I think I had more thoughts there, but that’s a brief partial brain dump.


Comments

5 responses to “Feeling Better than Other People”

  1. Romeo Stevens Avatar
    Romeo Stevens

    This is something I’ve also struggled to communicate to people. Many seem to have a bunch of needless stress about equality as some sort of terminal value. But this usually seems to be taught, not an actual moral intuition. You don’t help the neediest because that will make overall inequality less, you help them because your marginal unit of time/resources/effort/money gets us the most bang for your buck in reducing suffering there.

    I think it’s also an issue of sacred words/concepts. Assigning “less moral worth” has a lot of negative connotations. “I think badly of those who don’t share my moral reasoning” feels self serving. We draw a magic circle around some of our preferences and call them moral. Likely because guilt was a useful precommitment strategy when you couldn’t be sure everyone would keep an eye on everyone at all times.
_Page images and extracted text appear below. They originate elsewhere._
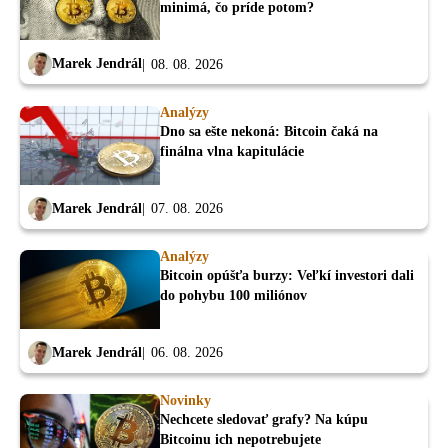
minimá, čo príde potom?
Marek Jendrál
08. 08. 2026
Analýzy
Dno sa ešte nekoná: Bitcoin čaká na
finálna vlna kapitulácie
Marek Jendrál
07. 08. 2026
Analýzy
Bitcoin opúšťa burzy: Veľkí investori dali
do pohybu 100 miliónov
Marek Jendrál
06. 08. 2026
Novinky
Nechcete sledovať grafy? Na kúpu
Bitcoinu ich nepotrebujete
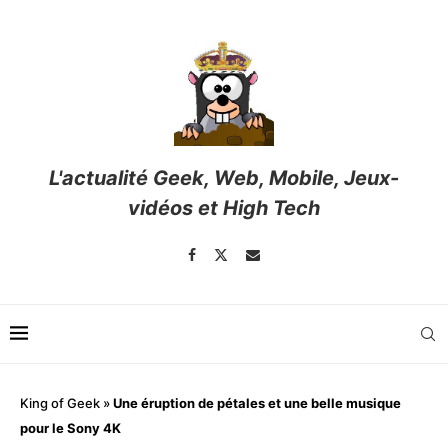
L'actualité Geek, Web, Mobile, Jeux-
vidéos et High Tech
King of Geek
»
Une éruption de pétales et une belle musique
pour le Sony 4K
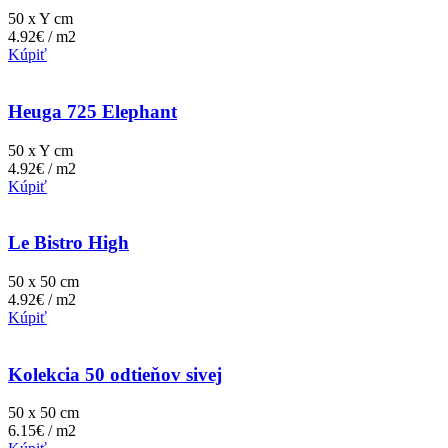
50 x Y cm
4.92€ / m2
Kúpiť
Heuga 725 Elephant
50 x Y cm
4.92€ / m2
Kúpiť
Le Bistro High
50 x 50 cm
4.92€ / m2
Kúpiť
Kolekcia 50 odtieňov sivej
50 x 50 cm
6.15€ / m2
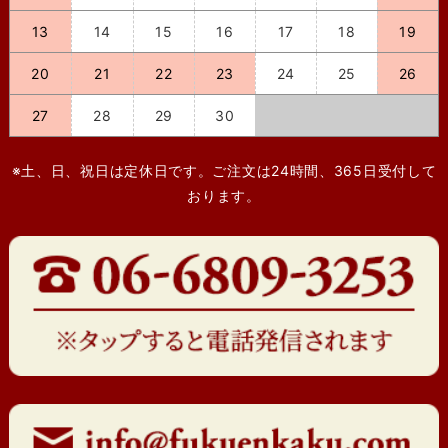
13
14
15
16
17
18
19
20
21
22
23
24
25
26
27
28
29
30
※土、日、祝日は定休日です。ご注文は24時間、365日受付して
おります。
    This is more specifically related to this issue arising in the effective altruism community.

    1. Have you read Julian Jaynes? I ask because his model of things relates to what you’re saying about guilt.

      1. Romeo Stevens Avatar
        Romeo Stevens

        Yes I’m a fan of his theory on the sheer audacity of proposing it alone.

  2. Miranda Dixon-Luinenburg Avatar
    Miranda Dixon-Luinenburg

    “It’s okay that differences exist, and if you try to repress your desire to discern them, you might get messy side effects.”
    My brain definitely goes funny when I’m trying to think about my intelligence relative to other people. (Also for other qualities, like attractiveness, but mainly for intelligence). My parents would always criticize us for talking about grades with friends, or talking about anything that might imply we were smarter, really. This was a good lesson for social skills development, but my younger self wasn’t very good at compartmentalizing, so I ended up believing that I was of exactly average intelligence, and not being able to think properly about questions of human intelligence in general. If I’d actually been making policy decisions, say about education, this could have been a serious problem.

    1. Yeah, mine used to go funny when thinking about these things too.

      If you want to be able to think more clearly about your intelligence, I recommend having a couple of frank conversations with people who won’t be offended by the subject. I think that could defuse the funniness pretty quickly.